Existing regulations lay down that brokers must maintain a minimum net worth, which is the higher of the base net worth or variable net worth. Base net worth is currently ₹1 crore for trading members and the variable net worth is fixed at 10 per cent of average daily cash balances of clients across exchanges, computed over the previous six months. However, with the new rules requiring brokers to move clients’ funds to clearing members, the average daily cash balance with brokers has dropped. The variable net worth norm is not in line with the operational risks faced by them. The paper instead proposes that the variable net worth be linked to daily average credit balance and the number of clients a brokerage has. Substituting cash balance with credit balance is a good idea, since the latter is a better marker of a broker’s volume of business.
Linking brokers’ net worth to number of clients appears aimed at deterring brokers from trying to grow their client base too rapidly.
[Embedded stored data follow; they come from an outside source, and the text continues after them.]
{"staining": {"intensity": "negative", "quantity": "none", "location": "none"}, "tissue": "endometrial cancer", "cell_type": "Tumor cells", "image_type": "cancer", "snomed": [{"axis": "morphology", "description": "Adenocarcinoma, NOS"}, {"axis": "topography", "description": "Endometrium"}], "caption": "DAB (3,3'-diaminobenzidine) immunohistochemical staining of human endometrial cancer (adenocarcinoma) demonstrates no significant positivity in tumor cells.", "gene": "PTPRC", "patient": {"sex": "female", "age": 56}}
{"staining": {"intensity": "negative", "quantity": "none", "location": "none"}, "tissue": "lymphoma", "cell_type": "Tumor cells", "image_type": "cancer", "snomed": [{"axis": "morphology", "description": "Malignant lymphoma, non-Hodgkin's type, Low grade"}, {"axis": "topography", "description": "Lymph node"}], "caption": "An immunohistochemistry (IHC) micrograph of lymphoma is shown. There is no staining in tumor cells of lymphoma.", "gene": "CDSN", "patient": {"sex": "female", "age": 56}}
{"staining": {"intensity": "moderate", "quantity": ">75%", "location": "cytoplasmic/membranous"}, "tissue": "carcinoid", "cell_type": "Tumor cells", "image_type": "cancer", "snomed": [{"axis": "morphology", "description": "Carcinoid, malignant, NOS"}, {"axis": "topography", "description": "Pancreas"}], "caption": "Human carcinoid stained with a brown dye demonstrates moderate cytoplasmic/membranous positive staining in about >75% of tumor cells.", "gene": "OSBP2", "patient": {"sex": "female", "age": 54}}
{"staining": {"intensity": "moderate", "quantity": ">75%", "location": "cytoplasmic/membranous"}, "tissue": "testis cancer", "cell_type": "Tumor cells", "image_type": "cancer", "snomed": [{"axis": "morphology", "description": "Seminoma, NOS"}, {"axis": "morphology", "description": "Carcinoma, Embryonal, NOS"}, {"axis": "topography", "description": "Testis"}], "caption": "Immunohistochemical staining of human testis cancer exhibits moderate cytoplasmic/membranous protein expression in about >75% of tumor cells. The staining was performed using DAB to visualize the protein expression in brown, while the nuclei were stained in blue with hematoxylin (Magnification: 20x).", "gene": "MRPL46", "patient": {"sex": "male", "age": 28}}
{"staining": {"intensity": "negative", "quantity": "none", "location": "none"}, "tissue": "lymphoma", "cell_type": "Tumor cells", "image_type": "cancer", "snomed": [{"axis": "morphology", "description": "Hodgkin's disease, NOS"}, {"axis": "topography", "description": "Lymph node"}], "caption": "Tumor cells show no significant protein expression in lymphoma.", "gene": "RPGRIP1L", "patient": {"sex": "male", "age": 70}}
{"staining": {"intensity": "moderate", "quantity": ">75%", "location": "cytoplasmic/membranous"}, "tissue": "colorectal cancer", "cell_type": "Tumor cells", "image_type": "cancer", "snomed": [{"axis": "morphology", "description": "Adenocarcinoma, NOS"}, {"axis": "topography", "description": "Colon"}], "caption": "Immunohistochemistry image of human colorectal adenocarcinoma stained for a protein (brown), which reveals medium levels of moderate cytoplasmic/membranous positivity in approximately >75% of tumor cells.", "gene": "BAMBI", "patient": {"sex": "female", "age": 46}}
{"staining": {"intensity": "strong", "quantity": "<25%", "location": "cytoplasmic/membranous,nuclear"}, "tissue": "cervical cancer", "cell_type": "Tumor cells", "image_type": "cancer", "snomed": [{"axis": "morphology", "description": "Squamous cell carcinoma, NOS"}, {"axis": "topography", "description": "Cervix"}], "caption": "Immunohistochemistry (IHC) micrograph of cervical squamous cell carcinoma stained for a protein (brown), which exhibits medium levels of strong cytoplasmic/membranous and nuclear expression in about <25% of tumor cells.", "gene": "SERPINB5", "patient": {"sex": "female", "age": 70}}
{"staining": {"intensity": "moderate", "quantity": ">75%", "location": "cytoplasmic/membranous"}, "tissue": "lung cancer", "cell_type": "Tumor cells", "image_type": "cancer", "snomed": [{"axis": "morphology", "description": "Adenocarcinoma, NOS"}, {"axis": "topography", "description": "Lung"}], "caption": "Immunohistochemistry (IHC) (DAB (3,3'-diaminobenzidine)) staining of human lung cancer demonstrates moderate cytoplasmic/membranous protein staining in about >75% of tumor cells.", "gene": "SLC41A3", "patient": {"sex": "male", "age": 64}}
SEBI proposes a variable net worth of ₹50 lakh for brokers with direct clients between 10,000 and 50,000 and ₹50 lakh for every additional 50,000 clients. If the clients are acquired and serviced through authorised persons (AP), brokers must maintain higher reserves. For instance, if 50,000 clients are acquired through APs, the variable net worth requirement increases to ₹2.25 crore. The regulator would be right in doing so since supervision and compliance requirements are lower for APs. They are not directly supervised by SEBI, but are registered with the stockbrokers, who take the onus of monitoring their business. SEBI’s proposals suggest that there could be higher default risk in clients acquired through APs. While larger stockbrokers can easily meet the additional reserve requirement, smaller ones may run up against a liquidity crunch.
The proposals will also help slow down entry of new equity investors. The number of unique investors registered with the NSE has increased from 3.1 crore in March 2020 to 12.9 crore in March 2026, at a compound annual growth of 26 per cent every year. Stockbrokers and the APs have driven the entry of new investors in recent years. By linking variable net worth to number of clients, SEBI seems keen to rein in the frenetic pace of client growth. This is desirable to suck out market froth.